> TEXT SECTION
....
My results running this function on github.com:

This computation took:  5.984999999782303 ms
This computation took:  3.9449999985663453 ms
This computation took:  4.269999999451102 ms

Make It Lazy, Make It Fast

Let's explore how we can use our new "Lazy Getter" technique to only compute what is used.

const getVisualDetails = (el) => {
  return {
    // We don't even walk the whole DOM in one go! Just one layer
    // of depth at a time, as needed!
    get children() {
      delete this.children;
      return (this.children = Array.from(el.children || []).map((child) =>
        getVisualDetails(child)
      ));
    },
    // Only compute styles on demand if they're retrieved
    get styles() {
      delete this.styles;
      return (this.styles =
        (el.classList || []).length === 0 ? null : window.getComputedStyle(el));
    },
    // Only compute rect on demand if it is retrieved
    get rect() {
      delete this.rect;
      return (this.rect = el.getBoundingClientRect());
    },
  };
};

When we first call our lazy implementation:

const styles = getVisualDetails(document.body);

Very little work is done! We just create an object with some locked and loaded properties that are ready to do the real work if and when needed. Additionally, we only do the work one layer at a time, so when children is accessed, that just returns a list of locked and loaded objects.

The actual heavy lifting of walking the DOM, computing styles, and measuring layout are all done lazily as needed.

Here are my results running the lazy version on github:

This computation took:  0.43000000005122274 ms
This computation took:  0.1250000004802132 ms
This computation took:  0.28000000020256266 ms

As we expected, the lazy version is many times faster. And less memory intensive! That is because we avoid computing or storing anything that isn't used, while the initial implementation computes the entire tree upfront even though only a handful of paths are accessed. Yikes!

Memoized Getters

An alternative implementation of self overwriting lazy getters is to define a memoized property that caches its result after its first call.

Lodash provices a handy utility called once which runs a function once and caches the value. Subsequent calls return the value initially computed.

Here is an implementation of once:

const once = (fn) => {
  let cache = null;
  // If we don't have it cached, compute and cache it.
  // Otherwise, return the cache.
....
> LISTED ENTRIES
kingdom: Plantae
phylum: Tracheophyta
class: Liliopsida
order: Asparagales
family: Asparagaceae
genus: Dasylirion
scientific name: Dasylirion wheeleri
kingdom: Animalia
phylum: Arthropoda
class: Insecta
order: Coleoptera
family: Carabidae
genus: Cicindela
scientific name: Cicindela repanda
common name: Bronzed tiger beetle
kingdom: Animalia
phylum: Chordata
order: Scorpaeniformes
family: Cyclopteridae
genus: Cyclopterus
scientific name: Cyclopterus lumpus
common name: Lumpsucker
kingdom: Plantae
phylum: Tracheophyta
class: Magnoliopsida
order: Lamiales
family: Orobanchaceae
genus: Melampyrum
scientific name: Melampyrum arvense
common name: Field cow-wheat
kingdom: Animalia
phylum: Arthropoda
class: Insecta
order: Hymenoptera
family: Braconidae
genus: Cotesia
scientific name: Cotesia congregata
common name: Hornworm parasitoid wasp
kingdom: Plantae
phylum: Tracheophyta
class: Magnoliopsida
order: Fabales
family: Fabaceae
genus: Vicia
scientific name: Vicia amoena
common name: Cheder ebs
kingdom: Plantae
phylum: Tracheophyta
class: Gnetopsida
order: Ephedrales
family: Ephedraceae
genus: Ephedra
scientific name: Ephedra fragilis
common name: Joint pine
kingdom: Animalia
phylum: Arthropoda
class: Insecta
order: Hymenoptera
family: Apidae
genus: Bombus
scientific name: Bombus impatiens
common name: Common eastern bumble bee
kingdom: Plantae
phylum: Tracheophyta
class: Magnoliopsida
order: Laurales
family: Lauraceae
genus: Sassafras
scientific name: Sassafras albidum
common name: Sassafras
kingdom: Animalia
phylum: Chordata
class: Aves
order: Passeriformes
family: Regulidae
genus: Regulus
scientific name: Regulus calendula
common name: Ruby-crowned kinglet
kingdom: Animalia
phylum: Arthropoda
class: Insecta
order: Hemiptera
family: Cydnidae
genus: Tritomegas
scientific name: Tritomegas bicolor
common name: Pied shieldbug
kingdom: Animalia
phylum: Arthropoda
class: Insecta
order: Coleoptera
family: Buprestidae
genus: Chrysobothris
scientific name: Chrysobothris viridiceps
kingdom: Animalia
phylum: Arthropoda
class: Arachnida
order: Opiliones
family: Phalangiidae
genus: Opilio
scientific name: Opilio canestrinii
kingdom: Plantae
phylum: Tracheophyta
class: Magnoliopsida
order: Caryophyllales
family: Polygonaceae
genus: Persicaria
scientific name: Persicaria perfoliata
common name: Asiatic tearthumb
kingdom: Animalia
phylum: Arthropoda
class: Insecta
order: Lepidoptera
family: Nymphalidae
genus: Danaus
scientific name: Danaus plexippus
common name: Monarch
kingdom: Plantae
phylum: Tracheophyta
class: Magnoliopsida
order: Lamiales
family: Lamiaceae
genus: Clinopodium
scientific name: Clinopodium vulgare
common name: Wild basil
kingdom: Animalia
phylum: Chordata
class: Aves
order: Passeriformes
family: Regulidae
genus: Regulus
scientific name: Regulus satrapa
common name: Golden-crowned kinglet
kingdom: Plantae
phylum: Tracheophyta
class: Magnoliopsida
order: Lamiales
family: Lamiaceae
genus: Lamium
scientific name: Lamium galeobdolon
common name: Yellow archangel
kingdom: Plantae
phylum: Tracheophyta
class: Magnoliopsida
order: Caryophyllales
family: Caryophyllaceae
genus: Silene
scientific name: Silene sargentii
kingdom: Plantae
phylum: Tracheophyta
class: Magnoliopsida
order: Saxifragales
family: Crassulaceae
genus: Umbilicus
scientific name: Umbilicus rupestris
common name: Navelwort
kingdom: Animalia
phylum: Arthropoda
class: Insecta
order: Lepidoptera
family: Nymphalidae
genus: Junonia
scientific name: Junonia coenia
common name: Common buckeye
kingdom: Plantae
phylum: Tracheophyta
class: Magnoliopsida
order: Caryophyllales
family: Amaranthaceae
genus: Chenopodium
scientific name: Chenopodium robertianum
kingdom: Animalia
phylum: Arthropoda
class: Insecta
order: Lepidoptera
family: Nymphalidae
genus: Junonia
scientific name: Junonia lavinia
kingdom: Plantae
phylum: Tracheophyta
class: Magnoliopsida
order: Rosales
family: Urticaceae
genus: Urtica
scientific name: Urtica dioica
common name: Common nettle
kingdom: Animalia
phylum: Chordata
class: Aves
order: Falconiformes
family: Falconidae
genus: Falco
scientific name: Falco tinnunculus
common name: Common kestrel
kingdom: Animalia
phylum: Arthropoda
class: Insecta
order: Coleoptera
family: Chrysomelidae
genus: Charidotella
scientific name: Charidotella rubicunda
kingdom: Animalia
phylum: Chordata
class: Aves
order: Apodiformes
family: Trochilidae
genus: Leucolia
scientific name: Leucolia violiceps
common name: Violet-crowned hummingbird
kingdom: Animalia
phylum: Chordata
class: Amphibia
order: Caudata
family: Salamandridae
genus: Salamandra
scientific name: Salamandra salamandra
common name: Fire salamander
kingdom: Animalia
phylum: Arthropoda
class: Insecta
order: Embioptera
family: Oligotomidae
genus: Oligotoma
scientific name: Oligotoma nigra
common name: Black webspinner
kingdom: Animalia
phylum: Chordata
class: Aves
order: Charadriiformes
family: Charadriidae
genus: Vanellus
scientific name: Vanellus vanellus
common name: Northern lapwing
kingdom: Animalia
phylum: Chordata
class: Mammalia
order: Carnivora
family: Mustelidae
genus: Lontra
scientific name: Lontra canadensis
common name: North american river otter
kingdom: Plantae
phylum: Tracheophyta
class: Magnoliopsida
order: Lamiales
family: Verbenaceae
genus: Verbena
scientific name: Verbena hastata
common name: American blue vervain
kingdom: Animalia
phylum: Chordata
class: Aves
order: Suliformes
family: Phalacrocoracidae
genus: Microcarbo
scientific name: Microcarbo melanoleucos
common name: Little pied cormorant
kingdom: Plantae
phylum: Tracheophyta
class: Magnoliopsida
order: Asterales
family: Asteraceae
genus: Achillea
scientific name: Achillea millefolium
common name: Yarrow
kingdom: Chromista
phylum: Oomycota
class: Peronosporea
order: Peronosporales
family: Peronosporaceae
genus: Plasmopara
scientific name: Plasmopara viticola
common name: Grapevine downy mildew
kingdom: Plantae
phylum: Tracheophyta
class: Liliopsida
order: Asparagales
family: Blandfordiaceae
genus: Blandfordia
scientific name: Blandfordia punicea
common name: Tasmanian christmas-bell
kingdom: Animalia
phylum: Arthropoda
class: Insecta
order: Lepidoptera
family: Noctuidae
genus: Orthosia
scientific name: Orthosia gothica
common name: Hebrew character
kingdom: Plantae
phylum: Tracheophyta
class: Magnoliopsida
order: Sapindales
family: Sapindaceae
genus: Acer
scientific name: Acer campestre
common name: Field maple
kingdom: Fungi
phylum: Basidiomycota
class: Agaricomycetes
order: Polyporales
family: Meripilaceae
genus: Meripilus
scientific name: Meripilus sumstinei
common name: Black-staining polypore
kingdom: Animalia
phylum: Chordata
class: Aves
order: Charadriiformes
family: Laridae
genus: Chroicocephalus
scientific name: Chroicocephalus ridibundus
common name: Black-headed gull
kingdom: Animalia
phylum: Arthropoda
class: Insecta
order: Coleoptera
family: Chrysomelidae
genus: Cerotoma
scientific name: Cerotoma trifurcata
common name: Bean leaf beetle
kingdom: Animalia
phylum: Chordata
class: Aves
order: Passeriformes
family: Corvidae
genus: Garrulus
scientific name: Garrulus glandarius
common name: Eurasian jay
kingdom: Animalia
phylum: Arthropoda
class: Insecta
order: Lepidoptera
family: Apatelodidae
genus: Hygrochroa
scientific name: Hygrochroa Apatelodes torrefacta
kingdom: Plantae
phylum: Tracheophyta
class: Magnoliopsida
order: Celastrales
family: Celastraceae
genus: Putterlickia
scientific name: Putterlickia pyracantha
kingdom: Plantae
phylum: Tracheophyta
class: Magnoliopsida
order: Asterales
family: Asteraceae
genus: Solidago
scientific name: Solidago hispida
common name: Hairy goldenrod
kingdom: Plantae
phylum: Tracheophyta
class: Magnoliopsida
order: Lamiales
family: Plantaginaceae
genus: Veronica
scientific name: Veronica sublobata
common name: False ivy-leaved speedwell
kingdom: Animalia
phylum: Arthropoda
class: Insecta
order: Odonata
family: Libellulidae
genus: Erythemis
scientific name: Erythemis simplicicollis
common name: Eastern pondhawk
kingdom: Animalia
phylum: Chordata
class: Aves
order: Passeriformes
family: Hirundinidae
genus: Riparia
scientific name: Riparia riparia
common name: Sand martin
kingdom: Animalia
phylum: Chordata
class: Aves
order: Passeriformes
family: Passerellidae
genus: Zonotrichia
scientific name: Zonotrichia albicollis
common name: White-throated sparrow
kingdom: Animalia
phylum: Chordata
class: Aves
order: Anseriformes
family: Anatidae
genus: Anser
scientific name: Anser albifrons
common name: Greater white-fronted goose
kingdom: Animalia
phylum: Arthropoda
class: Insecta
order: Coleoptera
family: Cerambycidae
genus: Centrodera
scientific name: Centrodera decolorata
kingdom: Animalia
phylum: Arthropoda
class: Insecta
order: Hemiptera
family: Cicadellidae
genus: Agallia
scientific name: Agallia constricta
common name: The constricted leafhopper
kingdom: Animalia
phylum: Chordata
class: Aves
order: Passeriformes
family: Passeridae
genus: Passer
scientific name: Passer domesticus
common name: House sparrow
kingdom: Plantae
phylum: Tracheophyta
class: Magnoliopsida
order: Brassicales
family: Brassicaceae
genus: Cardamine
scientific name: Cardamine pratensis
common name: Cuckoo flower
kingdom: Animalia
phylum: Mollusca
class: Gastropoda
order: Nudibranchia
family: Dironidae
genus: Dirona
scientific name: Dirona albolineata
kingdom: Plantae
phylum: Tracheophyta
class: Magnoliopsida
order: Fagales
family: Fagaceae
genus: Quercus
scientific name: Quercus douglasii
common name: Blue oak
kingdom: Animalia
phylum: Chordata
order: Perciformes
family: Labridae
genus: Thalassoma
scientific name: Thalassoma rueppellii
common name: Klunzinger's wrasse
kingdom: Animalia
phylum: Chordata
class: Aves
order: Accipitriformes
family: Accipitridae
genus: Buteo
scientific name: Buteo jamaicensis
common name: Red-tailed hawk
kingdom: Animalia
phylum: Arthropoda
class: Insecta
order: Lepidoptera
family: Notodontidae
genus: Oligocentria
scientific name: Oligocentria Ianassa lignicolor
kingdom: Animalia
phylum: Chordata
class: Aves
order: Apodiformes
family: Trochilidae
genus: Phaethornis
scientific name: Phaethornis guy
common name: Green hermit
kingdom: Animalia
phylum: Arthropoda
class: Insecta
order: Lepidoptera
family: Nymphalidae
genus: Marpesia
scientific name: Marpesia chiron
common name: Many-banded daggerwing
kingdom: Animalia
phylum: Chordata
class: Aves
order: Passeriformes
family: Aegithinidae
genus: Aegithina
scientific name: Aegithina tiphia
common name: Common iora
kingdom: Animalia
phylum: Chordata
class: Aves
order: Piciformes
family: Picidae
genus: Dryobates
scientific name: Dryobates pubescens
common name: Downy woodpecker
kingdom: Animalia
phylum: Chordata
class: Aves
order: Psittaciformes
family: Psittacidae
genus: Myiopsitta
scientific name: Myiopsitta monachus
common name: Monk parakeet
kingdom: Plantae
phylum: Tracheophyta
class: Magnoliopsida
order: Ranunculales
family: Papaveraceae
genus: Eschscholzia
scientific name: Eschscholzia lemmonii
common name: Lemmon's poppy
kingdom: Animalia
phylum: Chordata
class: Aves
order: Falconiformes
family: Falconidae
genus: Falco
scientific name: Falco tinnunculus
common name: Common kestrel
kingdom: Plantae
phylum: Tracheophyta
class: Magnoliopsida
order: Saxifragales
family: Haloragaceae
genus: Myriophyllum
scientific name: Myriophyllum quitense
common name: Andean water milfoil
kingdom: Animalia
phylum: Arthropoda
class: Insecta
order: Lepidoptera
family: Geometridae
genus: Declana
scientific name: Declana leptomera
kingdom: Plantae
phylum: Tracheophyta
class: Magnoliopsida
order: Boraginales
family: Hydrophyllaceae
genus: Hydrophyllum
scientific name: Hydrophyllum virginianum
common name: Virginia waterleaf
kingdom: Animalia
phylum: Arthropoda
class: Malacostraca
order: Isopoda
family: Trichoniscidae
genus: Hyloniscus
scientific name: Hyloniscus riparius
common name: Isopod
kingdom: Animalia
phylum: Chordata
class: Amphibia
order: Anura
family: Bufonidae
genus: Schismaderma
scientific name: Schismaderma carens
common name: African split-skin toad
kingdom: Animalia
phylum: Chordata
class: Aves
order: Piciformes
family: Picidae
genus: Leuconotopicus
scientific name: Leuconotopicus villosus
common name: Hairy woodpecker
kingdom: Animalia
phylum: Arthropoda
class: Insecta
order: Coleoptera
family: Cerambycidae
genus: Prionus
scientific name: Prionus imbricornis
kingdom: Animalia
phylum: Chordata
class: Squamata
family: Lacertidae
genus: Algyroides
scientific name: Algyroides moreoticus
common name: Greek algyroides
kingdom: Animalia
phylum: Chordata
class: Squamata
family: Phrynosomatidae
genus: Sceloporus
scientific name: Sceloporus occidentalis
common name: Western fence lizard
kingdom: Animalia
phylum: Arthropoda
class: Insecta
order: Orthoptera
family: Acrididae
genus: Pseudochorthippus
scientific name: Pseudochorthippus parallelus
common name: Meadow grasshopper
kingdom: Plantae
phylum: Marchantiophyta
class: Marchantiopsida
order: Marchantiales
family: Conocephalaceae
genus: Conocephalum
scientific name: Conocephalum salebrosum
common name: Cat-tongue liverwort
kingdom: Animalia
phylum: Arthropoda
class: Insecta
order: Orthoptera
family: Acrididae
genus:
....
> ACTIVITY
Write the next part of the article on lazy getters in JavaScript, starting right after its last line.

> OUTPUT BELOW
  return () => (cache === null ? (cache = fn()) : cache);
};

Now we can define a property on our object that calls our memoized getter.

const args = {
  cheap,
};

Object.defineProperty(args, "expensive", {
  get: once(getExpensiveValue),
});

Here is what our getVisualDetails implementation looks like with once at our disposal.

const once = (fn) => {
  let cache = null;
  return () => (cache === null ? (cache = fn()) : cache);
};

const getVisualDetails = (el) => {
  const api = {};

  Object.defineProperty(api, "children", {
    get: once(() =>
      Array.from(el.children || []).map((child) => getVisualDetails(child))
    ),
  });

  Object.defineProperty(api, "styles", {
    get: once(() =>
      (el.classList || []).length === 0 ? null : window.getComputedStyle(el)
    ),
  });

  Object.defineProperty(api, "rect", {
    get: once(() => el.getBoundingClientRect()),
  });

  return api;
};

The important thing here, is that regardless of implementation, we want to compute the expensive value once and lazily as needed. If you're wondering how our memoized version performs, its pretty comparable to our self-overwriting implementation.

This computation took:  0.5100000003039895 ms
This computation took:  0.14000000010128133 ms
This computation took:  0.15499999972234946 ms

Summary

JavaScript is a wonderfully (and sometimes terribly) flexible language. Its call by sharing and getter semantics allow us to implement lazy evaluation for field access.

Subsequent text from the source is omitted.